Primary pattern 3 patients continued to exhibit superior bPFS in

Primary pattern 3 patients continued to exhibit superior bPFS in the subset of patients with either PSA ≤10 or PPC >50%. Statistical significance was not maintained among patients with PSA

>10 or PPC VX-809 clinical trial ≤50%. This likely relates to a loss of statistical power within these subsets, but the possibility of an unexpected relationship between PSA/PPC and primary Gleason pattern cannot be excluded. Overall, this Gleason 7 patient population treated with LDR interstitial brachytherapy did exceptionally well. Even among primary pattern 4 patients, long-term CSS was 96.9% and bPFS was 93.1%. These results compare favorably with published prostatectomy data, where bPFS rates in the range Belnacasan chemical structure of 38–48% have been reported in patients with comparable disease features (15). This marked difference in biochemical outcome between the two treatment modalities may be because of the inability of prostatectomy to effectively eradicate subclinical extracapsular disease.
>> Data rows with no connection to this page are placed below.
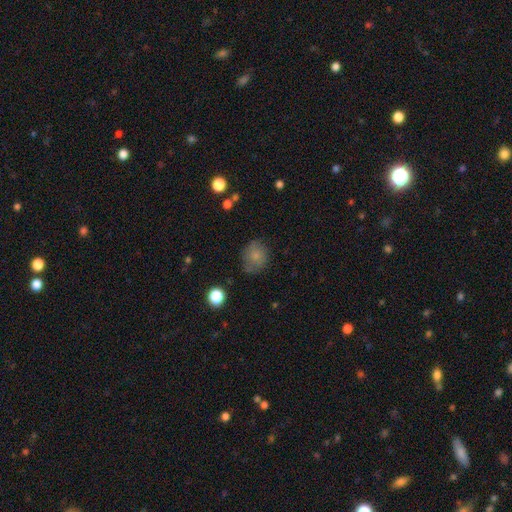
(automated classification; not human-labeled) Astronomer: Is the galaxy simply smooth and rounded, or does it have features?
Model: smooth — 75%.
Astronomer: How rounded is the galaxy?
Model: round — 74%.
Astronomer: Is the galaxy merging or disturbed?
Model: none — 68%.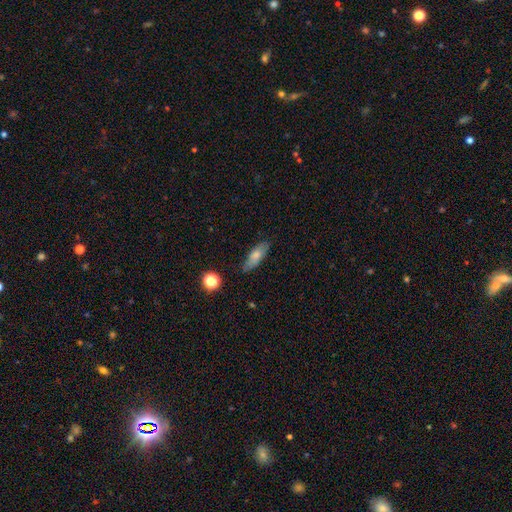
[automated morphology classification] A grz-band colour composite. It shows a smooth galaxy with no disk features (71%) that is in between round and cigar-shaped (62%). Merging: none (75%).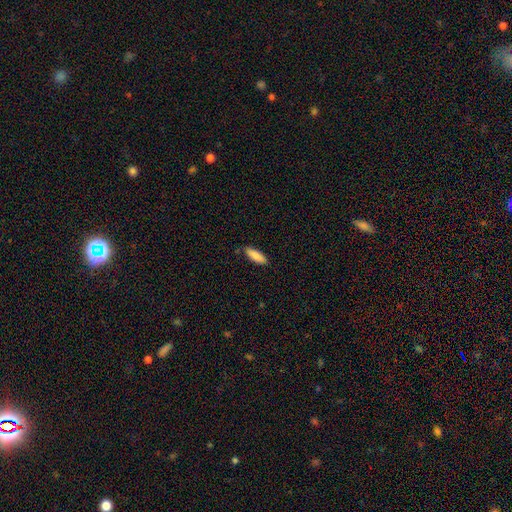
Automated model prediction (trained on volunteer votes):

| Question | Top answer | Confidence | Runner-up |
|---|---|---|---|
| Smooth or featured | smooth | 87% | featured or disk (7%) |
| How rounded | in between | 59% | cigar-shaped (40%) |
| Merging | none | 84% | minor disturbance (13%) |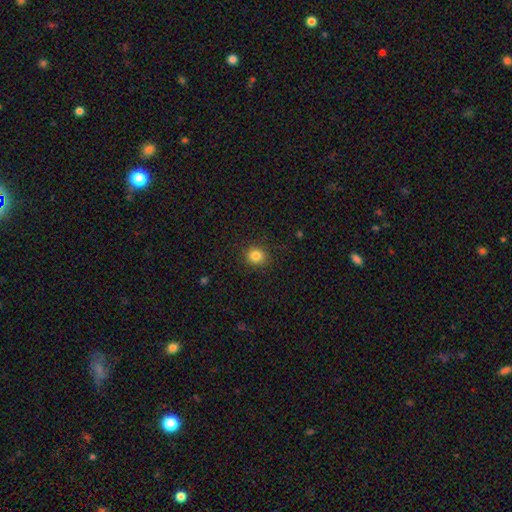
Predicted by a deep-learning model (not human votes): Smooth or featured: smooth — 83% (star or artifact — 11%)
How rounded: round — 81% (in between — 18%)
Merging: none — 90% (minor disturbance — 7%)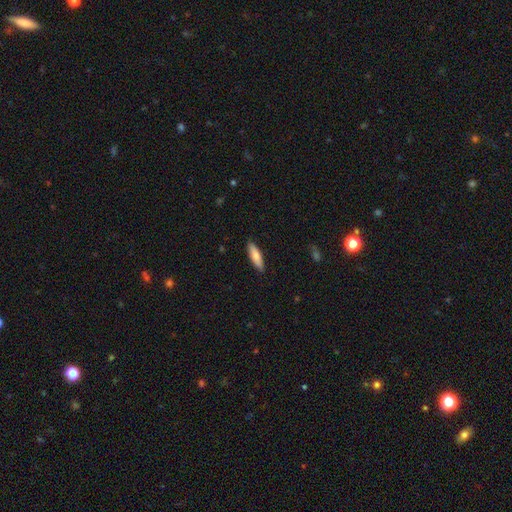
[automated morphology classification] A smooth galaxy with no disk features (77%) that is cigar-shaped (61%).

Vote fractions:
- Smooth or featured? smooth: 77% / featured or disk: 18% / star or artifact: 5%
- How rounded? cigar-shaped: 61% / in between: 37% / round: 2%
- Merging? none: 89% / minor disturbance: 8% / major disturbance: 2% / merger: 1%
Although the difference in bPFS between primary Gleason 3 and 4 was statistically significant in this study, the magnitude of this difference was relatively

small. It is unlikely that further intensification of local therapy would have mitigated the differences in outcome between the primary Gleason 3 and 4 given the relatively high biologic doses that were used in this study (18). A slightly higher incidence of subclinical metastatic disease among primary Gleason 4 patients may provide an explanation for the observed differences. Gleason 7 prostate cancer patients treated with LDR interstitial brachytherapy have an excellent long-term outcome. There was a small but statistically significant advantage in bPFS and a trend toward improved CSS in patients with a primary Gleason pattern of 3. “
“Prostate brachytherapy is widely practiced throughout the United States Mirabegron and is used as an effective first-line

therapy for the management of patients with clinically localized prostate cancer. Postprocedure evaluation of the quality of the implantation and the adequacy of the dose delivery to the prostate are routinely performed and considered standard of care. This quality assurance (QA) dosimetric assessment is based on the coordinates of the implanted seeds within the prostate gland as noted on a CT scan obtained 0–30 days after the procedure and accounts as well for the strength, number of the radioactive seeds, and their juxtaposition to the surrounding normal tissues. Dosimetric parameters measured include the radiation dose delivered to the prostate and the percentage of the prescription dose (PD) exposed to rectum and urethra. There have been several single- and multiinstitutional series that have reported dosimetric outcomes after low-dose-rate permanent interstitial prostate brachytherapy [1], [2], [3], [4] and [5].